C Program: Sine Series
For an angle $x$ in radians, the sine series is given by
$sin(x) = x - \frac{x^{3}}{3!} + \frac{x^{5}}{5!} - \frac{x^{7}}{7!} + ...$
Colin Maclaurin. Public Domain
It can be derived by applying Maclaurin's Series to the sine function. The sine series is convergent for all values of $x$.
We observe the terms of the series and note that the numerators are odd powers of a given radian value $x$, i.e., $x^{2n + 1}$, where $n = 0,1,2,3, ... $, and the corresponding denominators are the factorials of the same odd power $(2n+1)!$ as that of the numerator. We define two functions to compute these powers and factorials — power() and factorial().
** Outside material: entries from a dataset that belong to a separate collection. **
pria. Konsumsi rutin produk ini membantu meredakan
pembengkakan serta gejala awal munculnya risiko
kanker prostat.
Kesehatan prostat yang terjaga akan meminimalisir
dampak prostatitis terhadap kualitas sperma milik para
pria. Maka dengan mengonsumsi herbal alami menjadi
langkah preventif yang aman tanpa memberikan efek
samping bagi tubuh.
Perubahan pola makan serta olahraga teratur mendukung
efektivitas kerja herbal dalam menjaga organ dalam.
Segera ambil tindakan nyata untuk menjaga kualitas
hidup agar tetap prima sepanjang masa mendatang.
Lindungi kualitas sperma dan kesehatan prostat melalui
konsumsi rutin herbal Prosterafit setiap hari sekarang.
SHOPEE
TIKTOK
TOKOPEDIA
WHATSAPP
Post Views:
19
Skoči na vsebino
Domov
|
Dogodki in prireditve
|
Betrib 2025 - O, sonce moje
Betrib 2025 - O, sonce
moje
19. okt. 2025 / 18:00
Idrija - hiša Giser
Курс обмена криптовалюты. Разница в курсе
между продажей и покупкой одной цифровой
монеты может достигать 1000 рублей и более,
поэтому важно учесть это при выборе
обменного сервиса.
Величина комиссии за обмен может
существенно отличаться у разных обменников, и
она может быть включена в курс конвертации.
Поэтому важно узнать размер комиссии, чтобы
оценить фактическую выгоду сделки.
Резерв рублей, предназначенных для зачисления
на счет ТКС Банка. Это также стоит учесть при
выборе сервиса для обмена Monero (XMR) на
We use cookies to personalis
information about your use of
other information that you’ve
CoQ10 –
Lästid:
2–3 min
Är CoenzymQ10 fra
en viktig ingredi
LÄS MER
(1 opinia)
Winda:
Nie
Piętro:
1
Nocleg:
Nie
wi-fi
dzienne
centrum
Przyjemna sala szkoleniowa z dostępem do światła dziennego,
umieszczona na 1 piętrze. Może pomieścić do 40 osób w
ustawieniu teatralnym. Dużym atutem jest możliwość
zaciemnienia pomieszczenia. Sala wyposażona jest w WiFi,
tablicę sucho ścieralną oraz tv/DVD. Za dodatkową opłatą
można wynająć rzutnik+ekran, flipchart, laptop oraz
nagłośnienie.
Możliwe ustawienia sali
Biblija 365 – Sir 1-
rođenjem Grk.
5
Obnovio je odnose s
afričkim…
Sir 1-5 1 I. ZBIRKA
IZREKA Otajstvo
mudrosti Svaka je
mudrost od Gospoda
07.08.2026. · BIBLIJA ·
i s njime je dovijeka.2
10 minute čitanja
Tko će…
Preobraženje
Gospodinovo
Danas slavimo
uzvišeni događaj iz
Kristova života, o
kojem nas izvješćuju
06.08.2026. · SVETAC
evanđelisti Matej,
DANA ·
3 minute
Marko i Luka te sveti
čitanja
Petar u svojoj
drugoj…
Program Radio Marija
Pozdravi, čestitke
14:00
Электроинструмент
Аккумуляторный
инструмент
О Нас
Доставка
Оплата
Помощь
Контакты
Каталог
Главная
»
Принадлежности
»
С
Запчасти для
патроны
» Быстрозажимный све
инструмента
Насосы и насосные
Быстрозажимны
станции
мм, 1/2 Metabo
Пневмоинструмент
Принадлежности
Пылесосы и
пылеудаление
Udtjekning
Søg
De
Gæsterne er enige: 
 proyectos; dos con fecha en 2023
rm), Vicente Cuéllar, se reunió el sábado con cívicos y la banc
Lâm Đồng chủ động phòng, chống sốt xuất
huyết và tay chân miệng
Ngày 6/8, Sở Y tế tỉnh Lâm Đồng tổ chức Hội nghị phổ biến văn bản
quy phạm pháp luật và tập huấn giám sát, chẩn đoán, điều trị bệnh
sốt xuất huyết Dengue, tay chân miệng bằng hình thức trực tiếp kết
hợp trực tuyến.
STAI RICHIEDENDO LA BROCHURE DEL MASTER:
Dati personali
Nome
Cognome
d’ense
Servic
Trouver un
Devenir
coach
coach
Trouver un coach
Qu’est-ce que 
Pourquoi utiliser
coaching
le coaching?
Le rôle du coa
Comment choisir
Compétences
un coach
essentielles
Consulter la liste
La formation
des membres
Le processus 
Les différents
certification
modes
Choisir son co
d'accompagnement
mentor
The series summation takes place inside the while loop; even terms are added and odd terms are subtracted.
#include <stdio.h>
unsigned long factorial(unsigned short int);
float power(float, unsigned short int);
int main() {
unsigned short n, i = 0;
float x, sum = 0;
printf("n: ");
scanf("%hu", &n);
printf("x: ");
scanf("%f", &x);
while(i < n) {
if(i%2 == 0)
sum += power(x,2*i+1)/(float) factorial(2*i+1);
else
sum -= power(x,2*i+1)/(float) factorial(2*i+1);
i++;
}
printf("Sum upto %hd terms = %f", n, sum);
return 0;
}
float power(float x, unsigned short n) {
float pow = 1;
while(n > 0) {
pow *= x;
--n;
}
return pow;
}
unsigned long factorial(unsigned short n) {
unsigned long f;
if(n == 0 || n == 1)
return 1;
else
f = n * factorial(n-1);
return f;
}
We will verify the results of our summation upto a considerable number of terms $n$ for some well-known angles/values of $x$ (radians).
When the angle is equal to $0\deg$ ($x = 0$), the series value is $0$ for any value of $n$.
When the angle is equal to $30°$ ($x = 0.523599$ radians), our summation result should give the value close to $\frac{1}{2} = 0.5$, for some term $n$.
And when the angle equals $90°$ ($x = 1.5708$ radians), the sum should come close to 1 for some significant term $n$.